### Request
Show the lines below where "Open" occurs.

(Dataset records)
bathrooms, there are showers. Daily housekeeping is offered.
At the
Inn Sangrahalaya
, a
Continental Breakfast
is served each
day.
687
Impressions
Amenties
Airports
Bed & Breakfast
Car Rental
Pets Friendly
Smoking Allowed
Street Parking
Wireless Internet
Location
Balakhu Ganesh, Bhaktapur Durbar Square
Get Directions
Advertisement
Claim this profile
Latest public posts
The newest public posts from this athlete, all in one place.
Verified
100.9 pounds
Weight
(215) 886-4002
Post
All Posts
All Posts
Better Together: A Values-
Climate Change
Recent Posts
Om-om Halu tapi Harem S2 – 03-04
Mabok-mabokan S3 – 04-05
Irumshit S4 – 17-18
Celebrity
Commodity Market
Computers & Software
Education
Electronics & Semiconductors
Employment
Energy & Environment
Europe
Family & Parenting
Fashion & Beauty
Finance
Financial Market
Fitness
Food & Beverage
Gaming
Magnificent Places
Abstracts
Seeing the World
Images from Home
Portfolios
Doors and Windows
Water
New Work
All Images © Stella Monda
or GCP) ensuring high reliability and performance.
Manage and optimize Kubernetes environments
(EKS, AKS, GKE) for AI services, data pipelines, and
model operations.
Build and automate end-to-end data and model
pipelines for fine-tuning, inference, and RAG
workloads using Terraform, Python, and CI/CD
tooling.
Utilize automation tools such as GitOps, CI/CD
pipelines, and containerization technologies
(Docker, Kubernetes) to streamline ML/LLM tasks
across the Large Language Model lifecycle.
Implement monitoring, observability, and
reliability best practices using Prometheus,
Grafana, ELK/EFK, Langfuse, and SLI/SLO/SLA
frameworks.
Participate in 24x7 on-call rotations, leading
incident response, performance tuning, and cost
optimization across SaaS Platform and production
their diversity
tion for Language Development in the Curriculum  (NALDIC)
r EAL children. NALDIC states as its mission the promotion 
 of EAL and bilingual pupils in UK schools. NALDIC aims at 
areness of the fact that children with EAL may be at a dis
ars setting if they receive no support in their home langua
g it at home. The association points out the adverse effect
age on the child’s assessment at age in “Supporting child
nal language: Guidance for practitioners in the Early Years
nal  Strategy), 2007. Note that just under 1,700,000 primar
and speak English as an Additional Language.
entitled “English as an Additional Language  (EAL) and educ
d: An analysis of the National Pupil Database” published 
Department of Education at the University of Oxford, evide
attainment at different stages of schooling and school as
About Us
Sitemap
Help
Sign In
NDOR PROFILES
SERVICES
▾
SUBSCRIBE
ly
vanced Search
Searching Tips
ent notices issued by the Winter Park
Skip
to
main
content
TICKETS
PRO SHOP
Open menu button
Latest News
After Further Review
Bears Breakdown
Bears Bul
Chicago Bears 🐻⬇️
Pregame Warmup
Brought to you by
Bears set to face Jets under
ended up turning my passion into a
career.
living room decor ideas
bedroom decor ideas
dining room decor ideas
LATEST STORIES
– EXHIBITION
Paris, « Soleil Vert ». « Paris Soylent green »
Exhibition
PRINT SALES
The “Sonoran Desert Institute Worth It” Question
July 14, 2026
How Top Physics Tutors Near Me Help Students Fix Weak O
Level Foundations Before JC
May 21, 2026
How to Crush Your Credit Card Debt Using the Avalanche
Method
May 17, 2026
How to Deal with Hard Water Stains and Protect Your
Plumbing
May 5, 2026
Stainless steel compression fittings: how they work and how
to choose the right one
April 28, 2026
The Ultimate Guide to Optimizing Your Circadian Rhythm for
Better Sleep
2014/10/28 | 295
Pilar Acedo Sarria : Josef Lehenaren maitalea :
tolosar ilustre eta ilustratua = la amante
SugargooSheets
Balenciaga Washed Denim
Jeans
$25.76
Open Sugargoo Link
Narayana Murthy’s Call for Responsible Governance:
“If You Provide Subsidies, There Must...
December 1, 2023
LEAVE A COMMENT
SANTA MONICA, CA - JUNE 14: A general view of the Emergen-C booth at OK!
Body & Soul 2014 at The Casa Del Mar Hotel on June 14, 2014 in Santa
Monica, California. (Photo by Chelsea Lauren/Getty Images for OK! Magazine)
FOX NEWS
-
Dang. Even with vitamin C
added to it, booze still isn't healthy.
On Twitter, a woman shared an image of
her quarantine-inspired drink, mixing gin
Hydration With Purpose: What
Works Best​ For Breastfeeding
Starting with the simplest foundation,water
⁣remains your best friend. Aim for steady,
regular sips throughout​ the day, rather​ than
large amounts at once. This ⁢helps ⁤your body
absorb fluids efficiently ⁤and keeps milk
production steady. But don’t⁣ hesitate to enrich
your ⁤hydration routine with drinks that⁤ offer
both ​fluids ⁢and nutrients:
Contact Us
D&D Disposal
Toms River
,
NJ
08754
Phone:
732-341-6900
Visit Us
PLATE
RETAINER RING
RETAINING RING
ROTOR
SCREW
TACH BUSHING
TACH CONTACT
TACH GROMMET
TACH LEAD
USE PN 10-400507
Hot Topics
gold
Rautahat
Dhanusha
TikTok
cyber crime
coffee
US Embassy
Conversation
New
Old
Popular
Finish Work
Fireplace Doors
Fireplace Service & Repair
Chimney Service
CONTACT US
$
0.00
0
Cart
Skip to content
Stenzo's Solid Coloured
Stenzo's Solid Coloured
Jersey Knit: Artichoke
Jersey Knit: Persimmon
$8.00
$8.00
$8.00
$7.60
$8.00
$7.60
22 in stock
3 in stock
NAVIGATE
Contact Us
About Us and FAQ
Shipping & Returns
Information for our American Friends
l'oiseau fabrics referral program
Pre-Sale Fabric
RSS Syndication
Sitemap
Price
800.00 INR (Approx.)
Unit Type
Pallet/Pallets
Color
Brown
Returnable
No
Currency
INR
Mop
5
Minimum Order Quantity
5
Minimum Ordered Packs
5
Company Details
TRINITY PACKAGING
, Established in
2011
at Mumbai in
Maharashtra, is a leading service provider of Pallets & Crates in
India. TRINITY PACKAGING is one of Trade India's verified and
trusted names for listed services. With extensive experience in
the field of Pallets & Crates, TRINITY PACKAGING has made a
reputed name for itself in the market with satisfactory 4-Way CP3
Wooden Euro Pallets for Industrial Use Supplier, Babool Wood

### Answer space
Open menu button
Open Sugargoo Link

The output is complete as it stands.